Raven Ancar sheds light on Black student experience in self-directed film

Nile Pierre, News Editor

The Hullabaloo sat down with Tulane freshman Raven Ancar to discuss the inspirations and process behind the making of her first film, “The Veil.” The documentary, based on “the veil” present in W.E.B. Dubois’s “The Souls of Black Folks,” details the experiences of Black students at Tulane.

Nile Pierre: What inspired you to make this documentary?

Raven Ancar: I’ve always wanted to make a film, and when I got to Tulane it wasn’t really on my mind until I took an Intro to Africana Studies class. One of the concepts we talked about was [W. E. B.] Dubois, and we read essays out of “The Souls of Black Folks.” One of the ones we read had the concept of the veil and double consciousness. When I was hearing my professor talk, I was like, “That’s how I feel every day at Tulane.” This veil some type of disconnect between me and my white counterparts.

Dubois got invited to this dinner with other white professors, and he was really excited to go. When he got there, they ate without him and he had to eat in the kitchen with the workers. I was like, “That’s how I feel. I’m here. I got admitted just like everyone else did, yet I’m still not accepted,” and that’s how a lot of my friends felt. So then after that I was like, “You know, I’m gonna try this.”

Photo courtesy of Raven Ancar

P: Did you get any pushback for your first film?

A: I’m just a freshman. I just got here. I don’t know all of the resources that I have. So I was afraid that if they got a whiff of what was spurring, they’d just try to stop this and it’d be like just back in high school. But I took precautions for that. I have a team of three other people, and we did this all by ourselves just four people. We kept it very small. I only asked people I was familiar with and aware of, and I knew what they wanted to happen. I completed this all by myself. I edited this all by myself. The only copies, I have, because I don’t want it to get out. But there’s been pushback. I’ve gotten comments from white students they’ll just say under their breath that it’s dumb. I’ve had my flyers torn and ripped. But I feel like the topic has spread and circulated.

P: So when you were looking for people to be in your documentary and when you were actually making it, what were some of the feelings of the other students? Did they feel the same way as you that there was “a veil?”

A: A lot of the students were saying things like, “I see myself the way I wanna see, but then because we wear these veils over our heads, we see what white people think of us, too. Because ‘the veil’ is the white man’s perspective.” When we’re looking in the mirror, we see ourselves, we want to see ourselves. But we also see the way white people want to look at you dangerous, stupid, athlete all of these things kept coming up. The film is very interesting because it’s individual stories but there’s this one theme that connects all of them together, which I think is the Black experience at Tulane.

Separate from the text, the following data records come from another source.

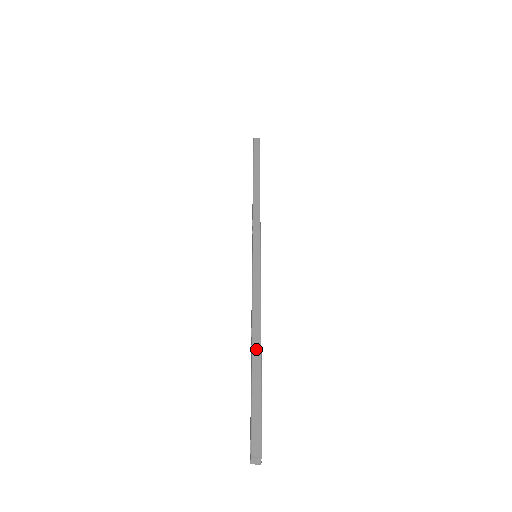
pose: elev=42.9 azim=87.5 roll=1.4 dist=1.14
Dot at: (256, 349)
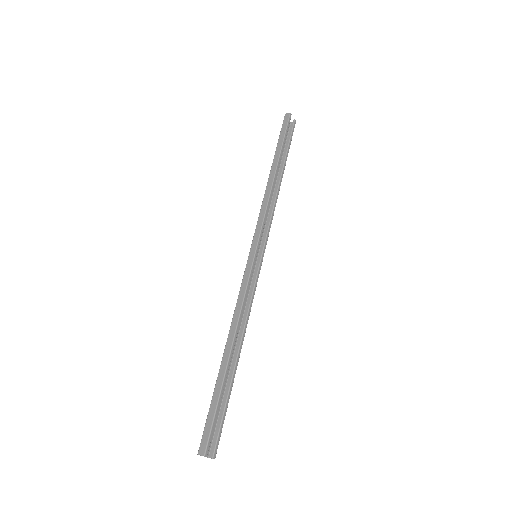
Dot at: (225, 356)
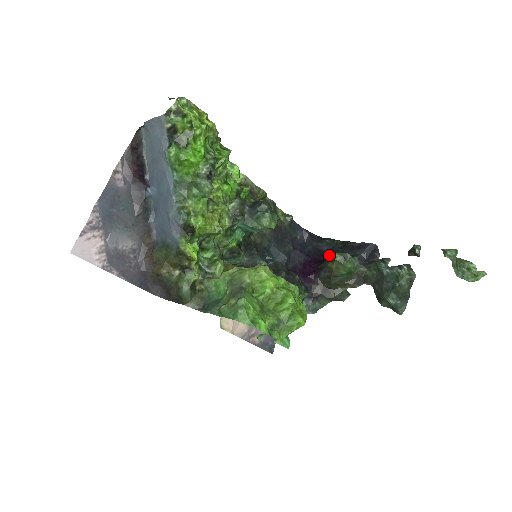
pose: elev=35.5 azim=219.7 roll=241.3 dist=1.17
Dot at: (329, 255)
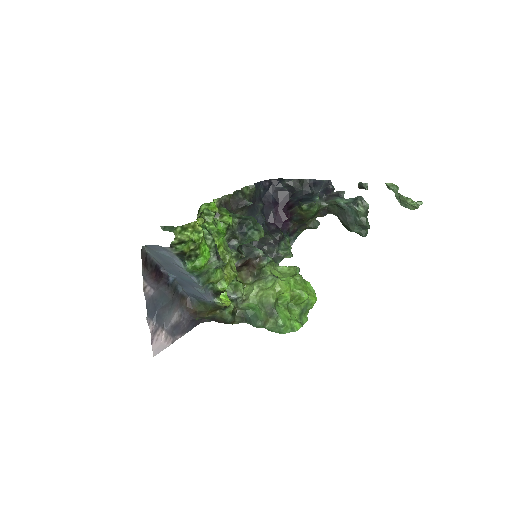
Dot at: (292, 196)
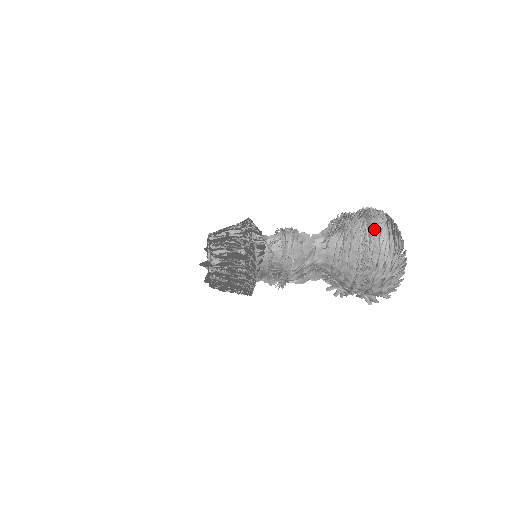
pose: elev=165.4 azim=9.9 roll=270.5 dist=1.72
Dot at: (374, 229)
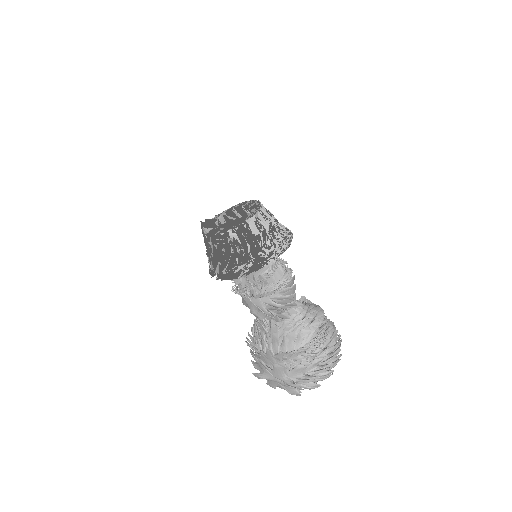
Dot at: occluded
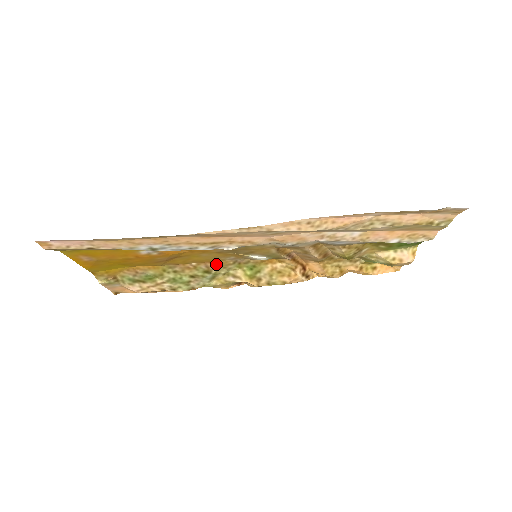
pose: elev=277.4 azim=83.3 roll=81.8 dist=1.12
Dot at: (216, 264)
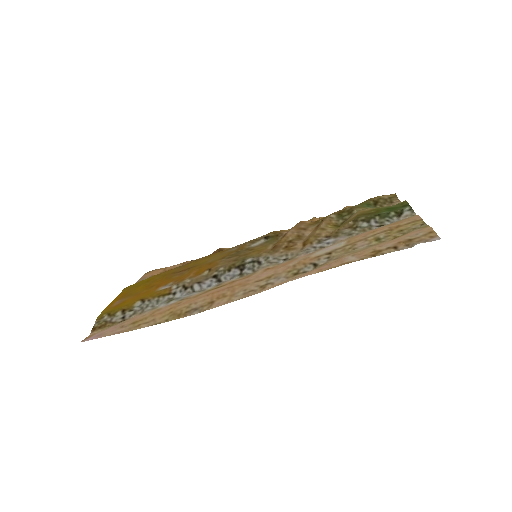
Dot at: (223, 250)
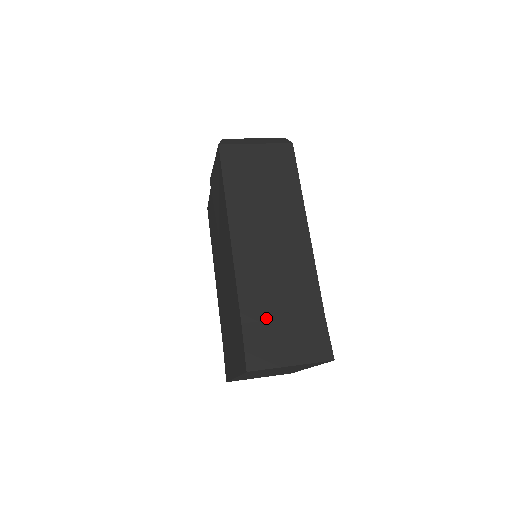
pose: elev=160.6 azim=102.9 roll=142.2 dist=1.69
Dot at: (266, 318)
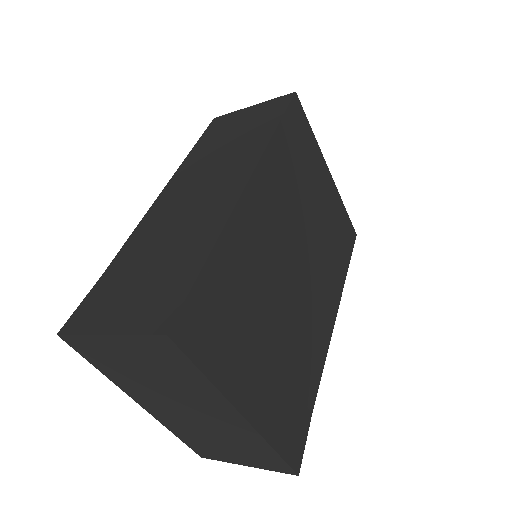
Dot at: (129, 271)
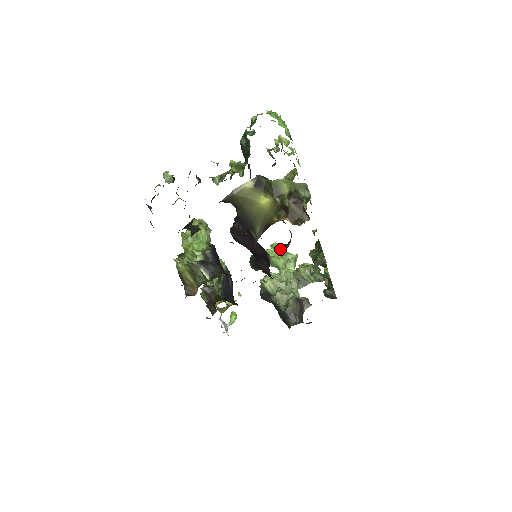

P: So who’s your audience for this film? Is it other black students at this school? Is it all of the students? Is it beyond this school? Who do you want to see this?

A: One of my target groups is the Black students because, honestly, even though this is specific to Tulane, I think this experience is at any [predominantly white institution]. One of my really close friends she goes to Yale. She’s an English major, and she was helping me understand all of the paradigms and all of the layers of “the veil” when I was making the film. And she was like, “I’m having the same issues here.” So it doesn’t matter where you go. Even at LSU, you’re going to experience discrimination and prejudice. And I want to reach out to the Black students because it’s making it real. One thing that white kids, personally I’ve experienced, when you call them out on microaggressions, it’s like, “Woah, I’m not racist.” And they try to discard it like it wasn’t an exchange. But the great thing about “The Veil” is that you can touch it. It’s tangible. Your experience is real. Validating that through film is one of the goals that I want people to have when they see the film, especially Black students, but also white students. I did interview white students, and they’re used for comparison. Because I can understand when you see your experience. A white student could never walk into a Black student’s shoes and vice versa. So just being able to see it cut your peers, people you will see walking around here and their experience will make it real. And maybe might change the way they live and some of the things that they say.

P:  Where do you see this going for you? Do you want to make more? Do you want to inspire others to do this same type of thing?

A: I’m going to post it on YouTube. But also there’s a [Black Student Union] at Yale. I have some professors that say they would like to screen it in their classrooms. I just want to spread it out to whoever wants to watch it. So that’s my next thing. I am not a film student, this is my first film. That’s why I’m so excited. I was inspired in high school through an experience, and I was inspired again here. If you have a passion for film or photography, and you’re not familiar with it, that shouldn’t stop you. You don’t have to take a class. You don’t have to do anything now with YouTube. You can learn and do whatever you want, especially if you’re passionate about it. It was a lot of work because a lot of chunk of my time was figuring out how to work the camera and figuring out how to work the editing programs. You have to put in the work, but if you love what you do, it shouldn’t matter.